When you reach the line containing "発しているぞ！！大人ため池マンLINEに登録してくれて", repeat that line and each one after it exactly until the records end, leaving out pictures.

> **RECORDS FOR THIS TASK**
------------------------------------------------

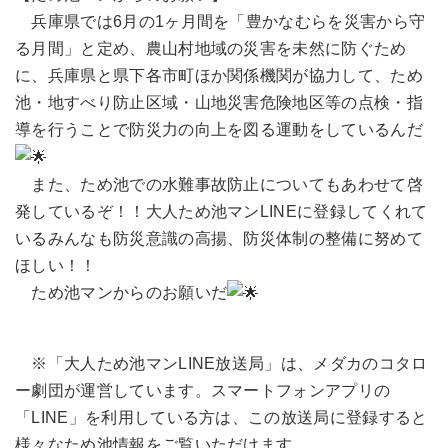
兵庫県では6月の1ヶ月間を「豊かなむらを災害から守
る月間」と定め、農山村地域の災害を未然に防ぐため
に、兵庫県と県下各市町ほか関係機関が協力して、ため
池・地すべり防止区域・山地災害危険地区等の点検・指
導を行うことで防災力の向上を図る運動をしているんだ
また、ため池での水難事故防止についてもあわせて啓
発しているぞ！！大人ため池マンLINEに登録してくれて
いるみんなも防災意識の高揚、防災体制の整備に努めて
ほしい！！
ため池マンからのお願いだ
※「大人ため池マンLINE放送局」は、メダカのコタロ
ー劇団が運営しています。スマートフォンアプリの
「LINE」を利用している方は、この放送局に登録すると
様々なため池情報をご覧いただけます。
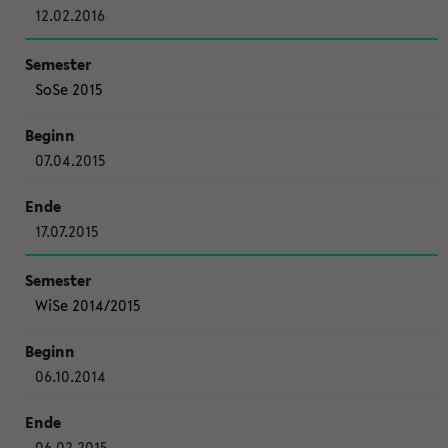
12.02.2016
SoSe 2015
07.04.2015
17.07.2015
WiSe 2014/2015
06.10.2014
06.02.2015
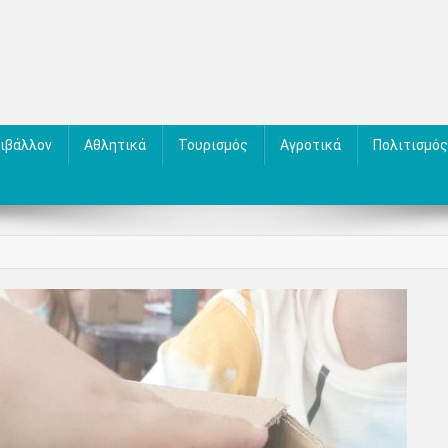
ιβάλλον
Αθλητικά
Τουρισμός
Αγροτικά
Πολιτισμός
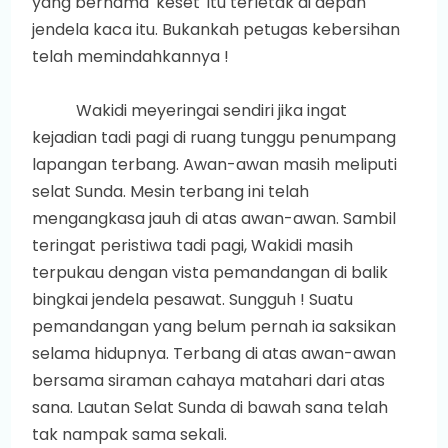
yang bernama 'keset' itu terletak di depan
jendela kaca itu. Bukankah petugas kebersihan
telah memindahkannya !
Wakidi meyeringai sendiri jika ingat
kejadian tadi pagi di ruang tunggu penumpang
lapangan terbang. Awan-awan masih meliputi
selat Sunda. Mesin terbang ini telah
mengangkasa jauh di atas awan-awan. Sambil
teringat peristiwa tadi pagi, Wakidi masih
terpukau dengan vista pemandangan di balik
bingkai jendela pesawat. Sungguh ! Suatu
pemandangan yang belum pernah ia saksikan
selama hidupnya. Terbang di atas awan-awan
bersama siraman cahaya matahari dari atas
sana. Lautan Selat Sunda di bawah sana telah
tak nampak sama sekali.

------------------------------------------------

> **COMPLETED EXERCISE**
発しているぞ！！大人ため池マンLINEに登録してくれて
いるみんなも防災意識の高揚、防災体制の整備に努めて
ほしい！！
ため池マンからのお願いだ
※「大人ため池マンLINE放送局」は、メダカのコタロ
ー劇団が運営しています。スマートフォンアプリの
「LINE」を利用している方は、この放送局に登録すると
様々なため池情報をご覧いただけます。
12.02.2016
SoSe 2015
07.04.2015
17.07.2015
WiSe 2014/2015
06.10.2014
06.02.2015
ιβάλλον
Αθλητικά
Τουρισμός
Αγροτικά
Πολιτισμός
yang bernama 'keset' itu terletak di depan
jendela kaca itu. Bukankah petugas kebersihan
telah memindahkannya !
Wakidi meyeringai sendiri jika ingat
kejadian tadi pagi di ruang tunggu penumpang
lapangan terbang. Awan-awan masih meliputi
selat Sunda. Mesin terbang ini telah
mengangkasa jauh di atas awan-awan. Sambil
teringat peristiwa tadi pagi, Wakidi masih
terpukau dengan vista pemandangan di balik
bingkai jendela pesawat. Sungguh ! Suatu
pemandangan yang belum pernah ia saksikan
selama hidupnya. Terbang di atas awan-awan
bersama siraman cahaya matahari dari atas
sana. Lautan Selat Sunda di bawah sana telah
tak nampak sama sekali.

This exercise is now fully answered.